[Transcribed page contents]
____________

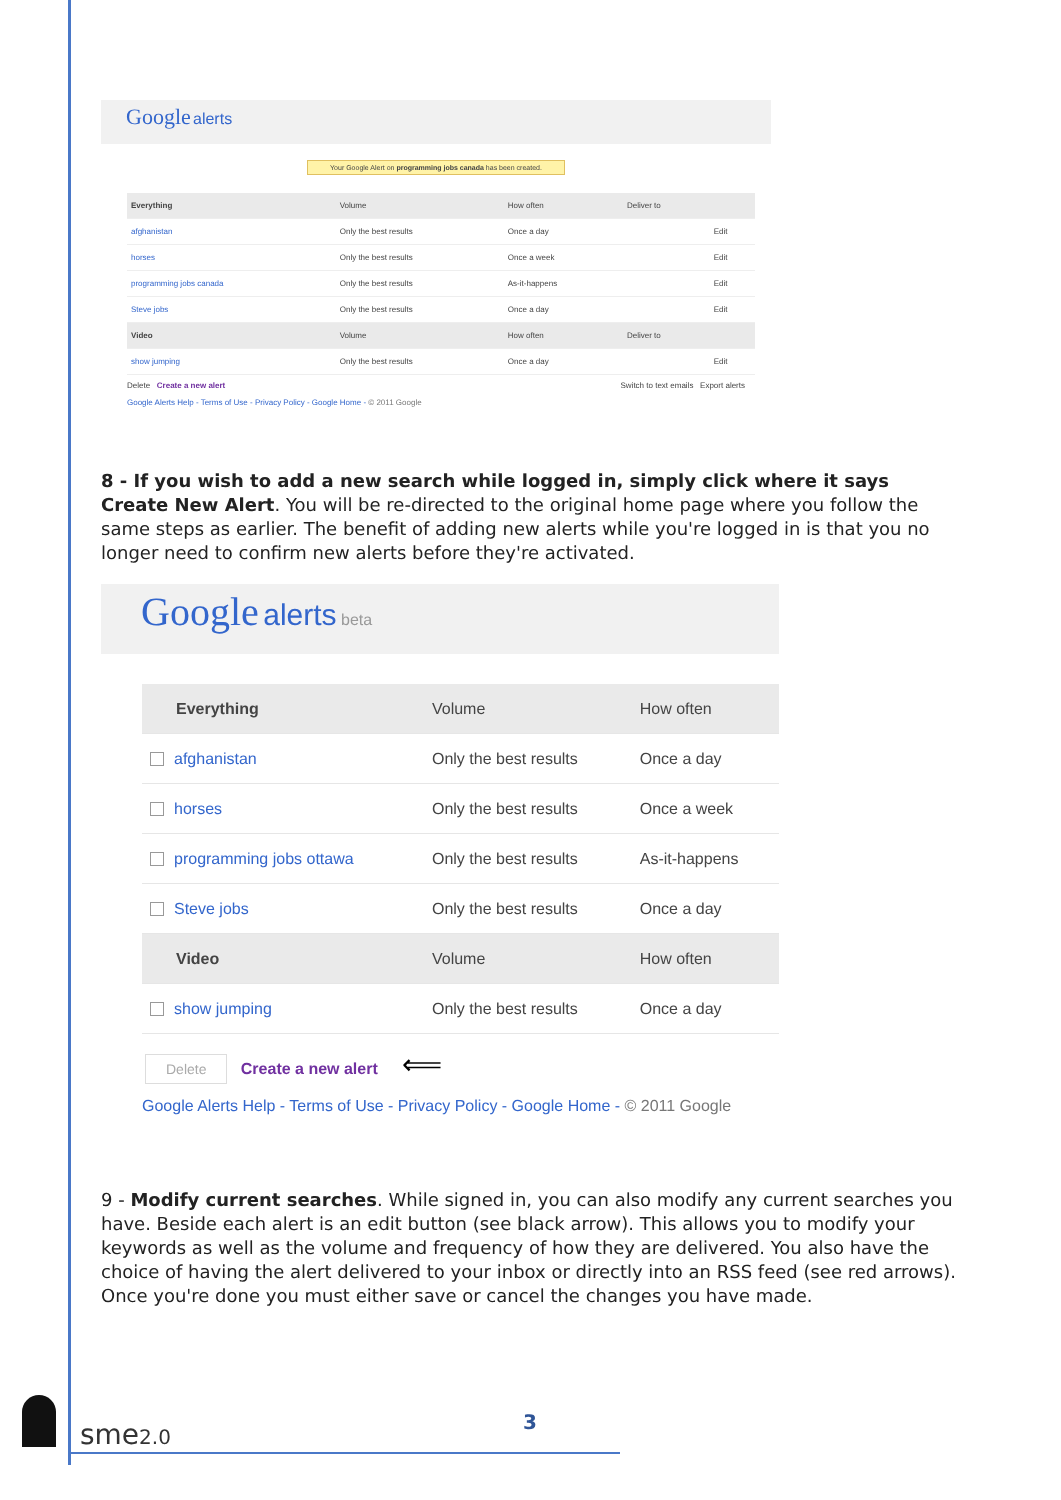Google alerts
Your Google Alert on programming jobs canada has been created.
| Everything | Volume | How often | Deliver to | |
| afghanistan | Only the best results | Once a day | | Edit |
| horses | Only the best results | Once a week | | Edit |
| programming jobs canada | Only the best results | As-it-happens | | Edit |
| Steve jobs | Only the best results | Once a day | | Edit |
| Video | Volume | How often | Deliver to | |
| show jumping | Only the best results | Once a day | | Edit |
Delete Create a new alert Switch to text emails Export alerts
Google Alerts Help - Terms of Use - Privacy Policy - Google Home - © 2011 Google
8 - If you wish to add a new search while logged in, simply click where it says Create New Alert. You will be re-directed to the original home page where you follow the same steps as earlier. The benefit of adding new alerts while you're logged in is that you no longer need to confirm new alerts before they're activated.
Google alerts beta
| Everything | Volume | How often |
| afghanistan | Only the best results | Once a day |
| horses | Only the best results | Once a week |
| programming jobs ottawa | Only the best results | As-it-happens |
| Steve jobs | Only the best results | Once a day |
| Video | Volume | How often |
| show jumping | Only the best results | Once a day |
Delete Create a new alert ⟸
Google Alerts Help - Terms of Use - Privacy Policy - Google Home - © 2011 Google
9 - Modify current searches. While signed in, you can also modify any current searches you have. Beside each alert is an edit button (see black arrow). This allows you to modify your keywords as well as the volume and frequency of how they are delivered. You also have the choice of having the alert delivered to your inbox or directly into an RSS feed (see red arrows). Once you're done you must either save or cancel the changes you have made.
sme2.0 3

____________

**Exercise description**
All of the data above is to be repeated exactly, with the pictures left out.

**Response below**
Google alerts
Your Google Alert on programming jobs canada has been created.
| Everything | Volume | How often | Deliver to | |
| afghanistan | Only the best results | Once a day | | Edit |
| horses | Only the best results | Once a week | | Edit |
| programming jobs canada | Only the best results | As-it-happens | | Edit |
| Steve jobs | Only the best results | Once a day | | Edit |
| Video | Volume | How often | Deliver to | |
| show jumping | Only the best results | Once a day | | Edit |
Delete Create a new alert Switch to text emails Export alerts
Google Alerts Help - Terms of Use - Privacy Policy - Google Home - © 2011 Google
8 - If you wish to add a new search while logged in, simply click where it says Create New Alert. You will be re-directed to the original home page where you follow the same steps as earlier. The benefit of adding new alerts while you're logged in is that you no longer need to confirm new alerts before they're activated.
Google alerts beta
| Everything | Volume | How often |
| afghanistan | Only the best results | Once a day |
| horses | Only the best results | Once a week |
| programming jobs ottawa | Only the best results | As-it-happens |
| Steve jobs | Only the best results | Once a day |
| Video | Volume | How often |
| show jumping | Only the best results | Once a day |
Delete Create a new alert ⟸
Google Alerts Help - Terms of Use - Privacy Policy - Google Home - © 2011 Google
9 - Modify current searches. While signed in, you can also modify any current searches you have. Beside each alert is an edit button (see black arrow). This allows you to modify your keywords as well as the volume and frequency of how they are delivered. You also have the choice of having the alert delivered to your inbox or directly into an RSS feed (see red arrows). Once you're done you must either save or cancel the changes you have made.
sme2.0 3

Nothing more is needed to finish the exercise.